Task to complete —
Pictures are to be excluded. Please print only the lines from the one containing "left hip: (317, 450)" through the end of the data, exactly as they appear.

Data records
Start of Block

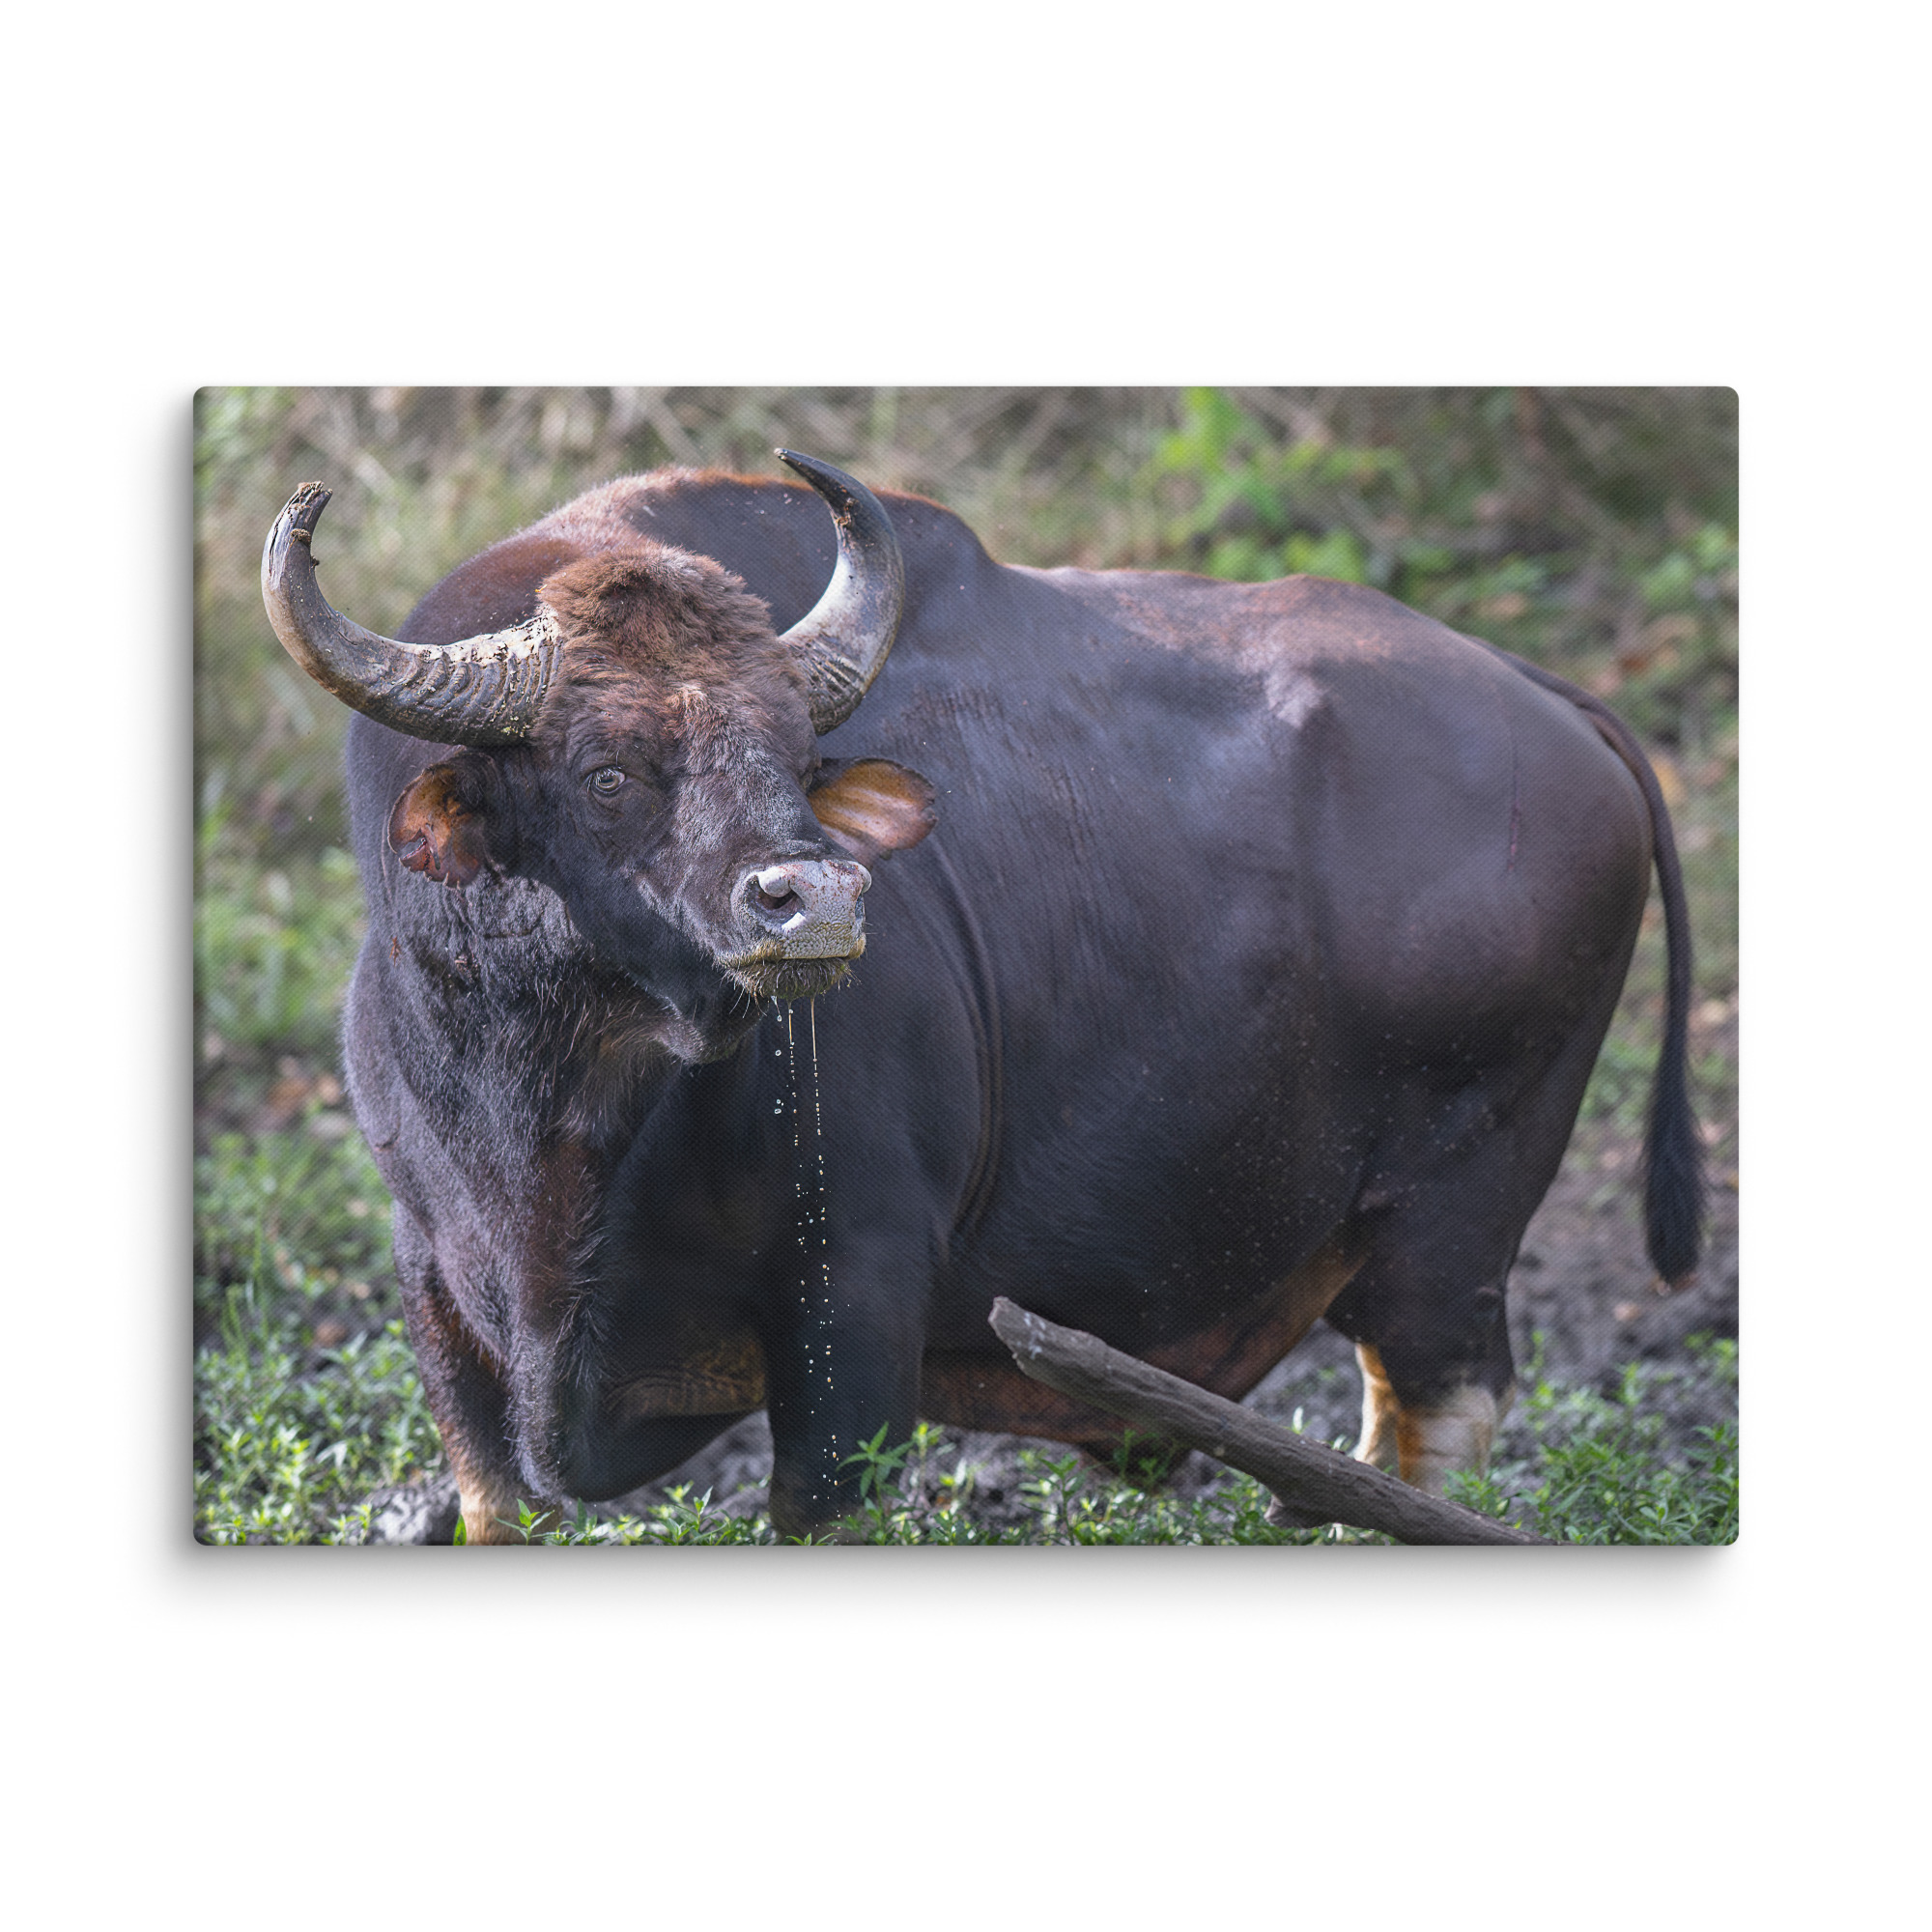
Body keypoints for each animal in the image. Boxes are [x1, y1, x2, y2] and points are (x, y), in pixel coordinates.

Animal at [261, 450, 1700, 1543]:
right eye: (608, 770)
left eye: (793, 750)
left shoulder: (856, 1304)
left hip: (1456, 1222)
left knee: (1438, 1412)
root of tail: (1551, 704)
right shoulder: (441, 1309)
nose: (814, 901)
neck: (560, 1126)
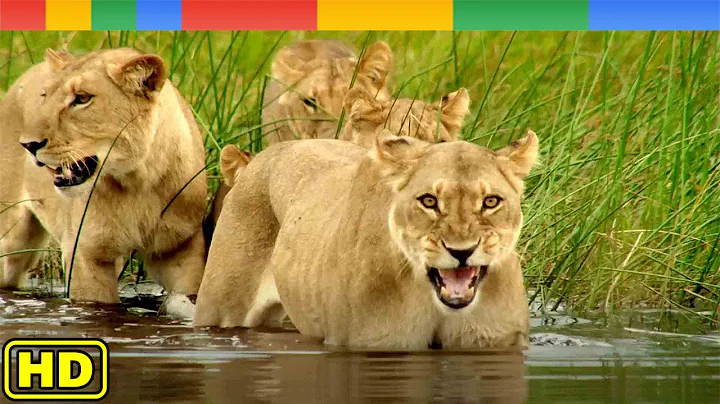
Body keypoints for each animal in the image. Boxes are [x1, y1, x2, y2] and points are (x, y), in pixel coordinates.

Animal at [0, 48, 207, 307]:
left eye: (82, 98)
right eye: (44, 96)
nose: (28, 144)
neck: (137, 182)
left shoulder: (180, 248)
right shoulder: (86, 253)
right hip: (11, 236)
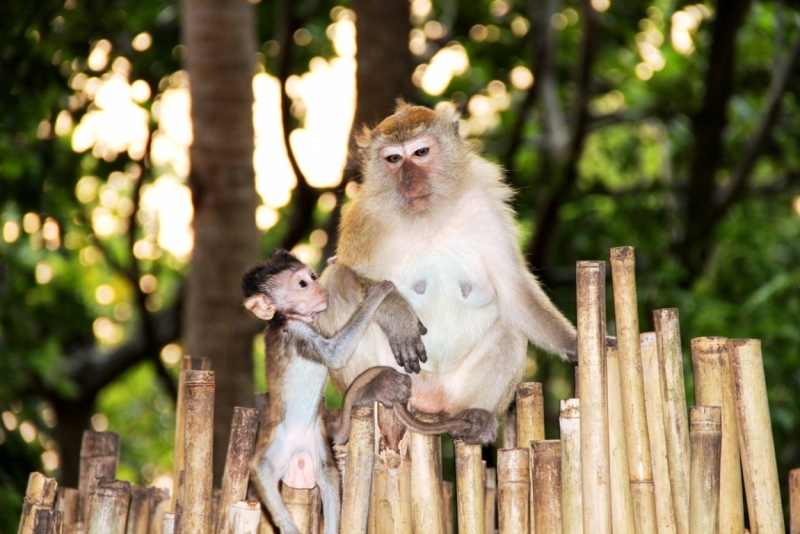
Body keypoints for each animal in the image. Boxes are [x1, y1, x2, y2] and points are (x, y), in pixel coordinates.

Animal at [241, 251, 396, 534]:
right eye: (302, 284)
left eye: (313, 276)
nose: (319, 288)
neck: (289, 318)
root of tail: (297, 457)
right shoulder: (298, 334)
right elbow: (334, 356)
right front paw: (376, 296)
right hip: (278, 447)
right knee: (262, 469)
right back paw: (287, 524)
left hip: (317, 450)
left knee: (329, 478)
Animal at [316, 101, 580, 444]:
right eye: (394, 159)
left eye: (421, 152)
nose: (408, 180)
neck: (429, 217)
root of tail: (428, 401)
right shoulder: (362, 218)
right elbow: (340, 267)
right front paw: (396, 310)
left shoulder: (486, 207)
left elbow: (513, 289)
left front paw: (576, 345)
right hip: (404, 375)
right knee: (337, 283)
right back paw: (374, 386)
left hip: (452, 392)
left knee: (509, 326)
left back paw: (476, 416)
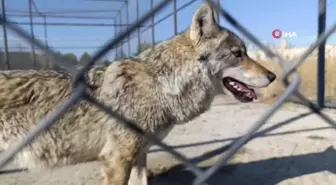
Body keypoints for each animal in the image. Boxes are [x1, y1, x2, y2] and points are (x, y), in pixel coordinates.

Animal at [0, 2, 276, 185]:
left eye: (245, 52)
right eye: (238, 54)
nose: (273, 77)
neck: (161, 85)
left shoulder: (140, 155)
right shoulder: (116, 158)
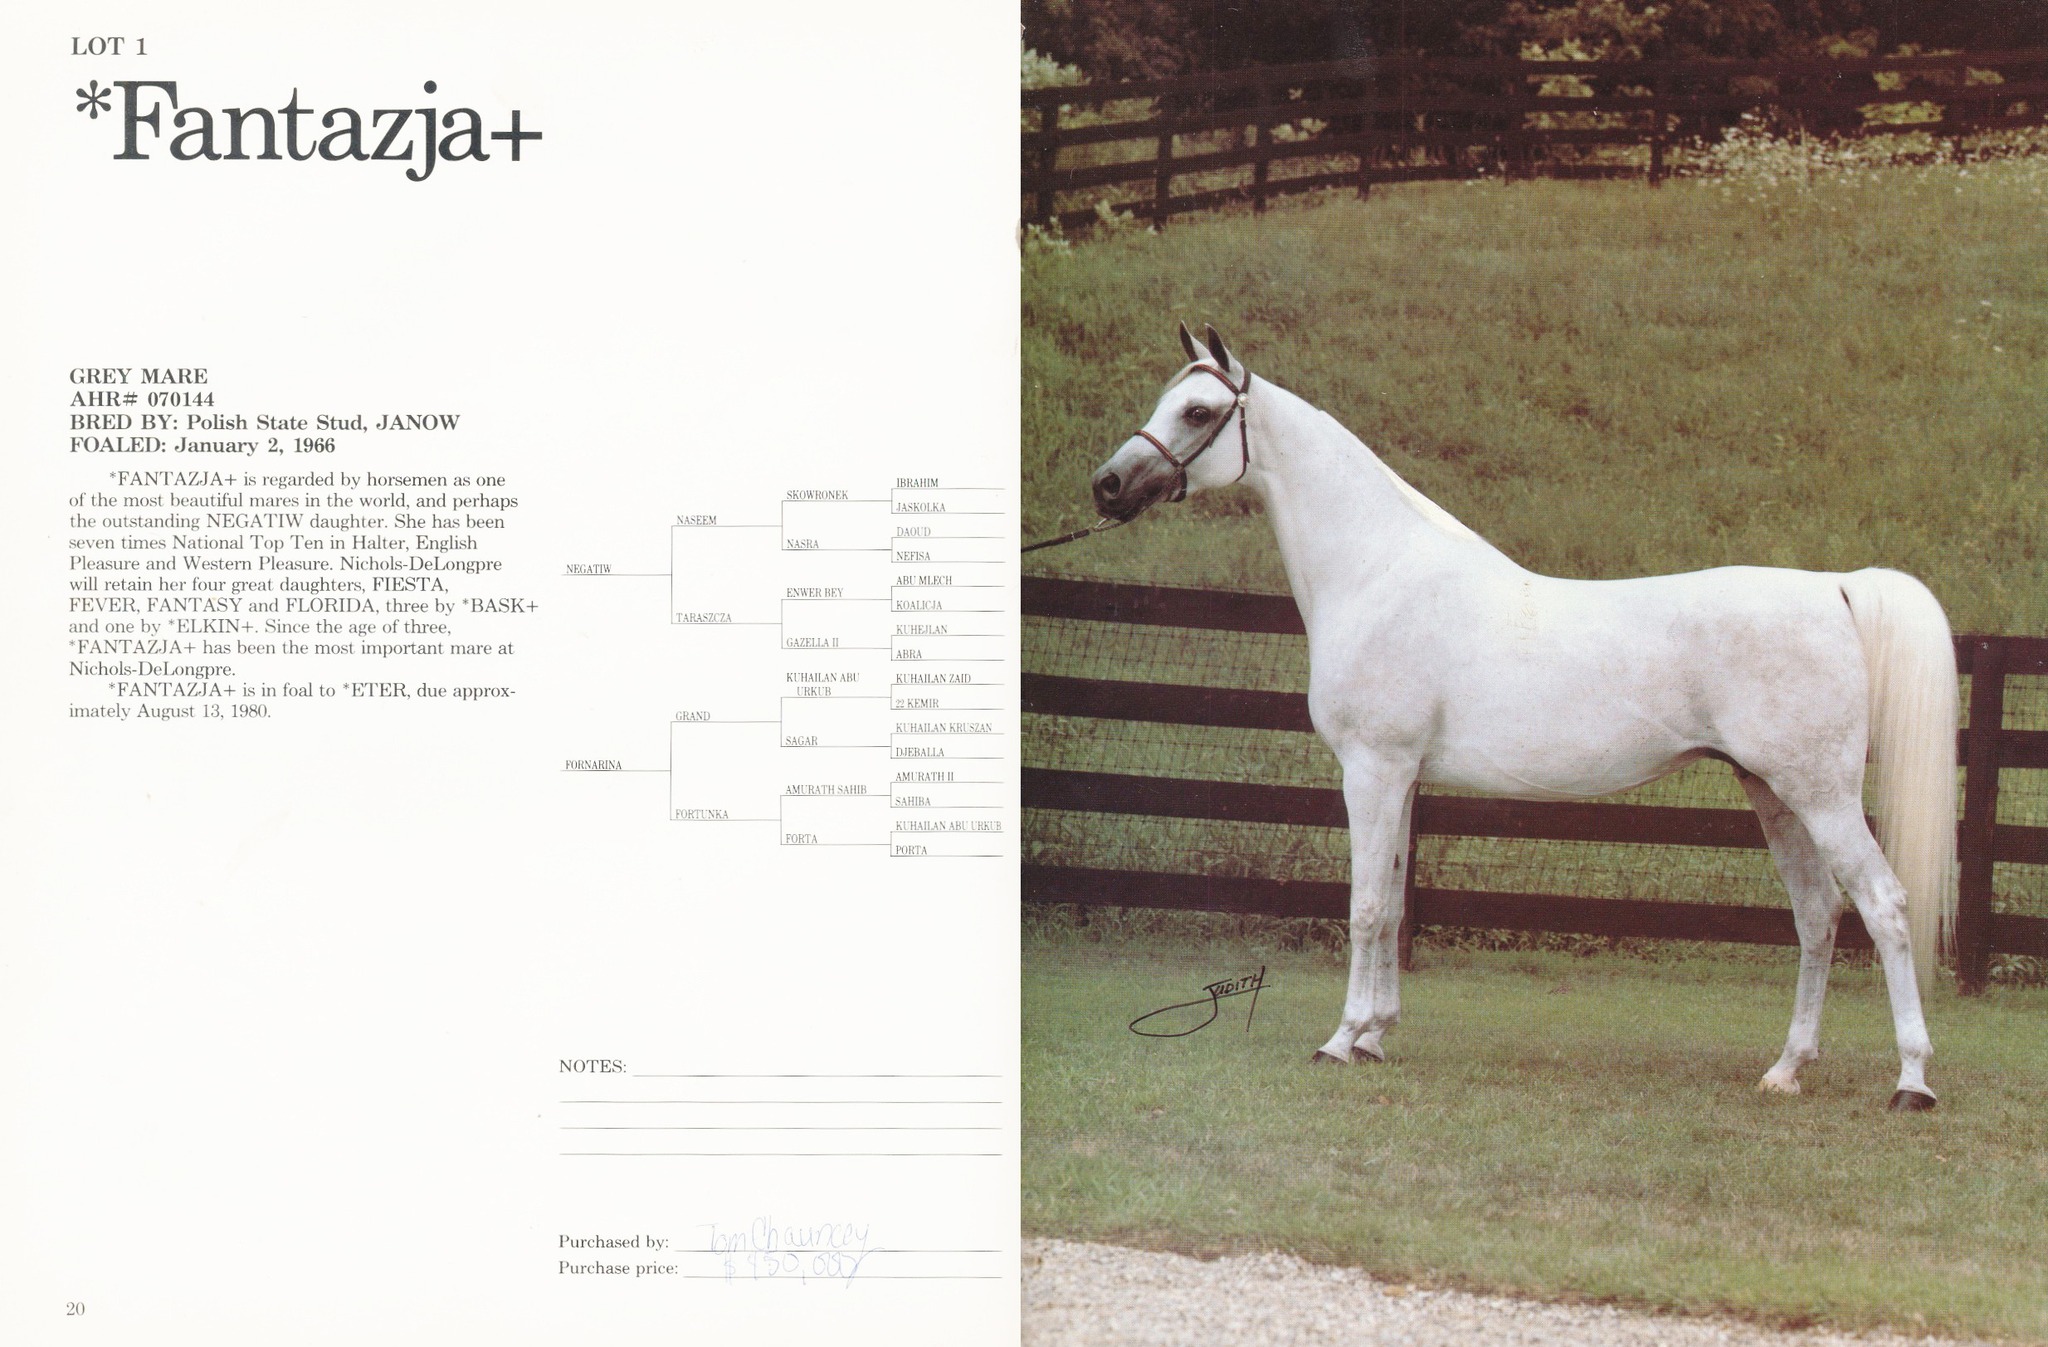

End of Block

Result for this task —
left hip: (317, 450)
left knee: (329, 478)
Animal at [316, 101, 580, 444]:
right eye: (394, 159)
left eye: (421, 152)
nose: (408, 180)
neck: (429, 217)
root of tail: (428, 401)
right shoulder: (362, 218)
right elbow: (340, 267)
right front paw: (396, 310)
left shoulder: (486, 207)
left elbow: (513, 289)
left front paw: (576, 345)
right hip: (404, 375)
right knee: (337, 283)
right back paw: (374, 386)
left hip: (452, 392)
left knee: (509, 326)
left back paw: (476, 416)
Body keypoints for each animal in the image. Boxes are [x1, y1, x2, y2] and points are (x, y), in pixel coordinates.

Animal at [0, 2, 276, 185]:
left eye: (245, 52)
right eye: (238, 54)
nose: (273, 77)
neck: (161, 85)
left shoulder: (140, 155)
right shoulder: (116, 158)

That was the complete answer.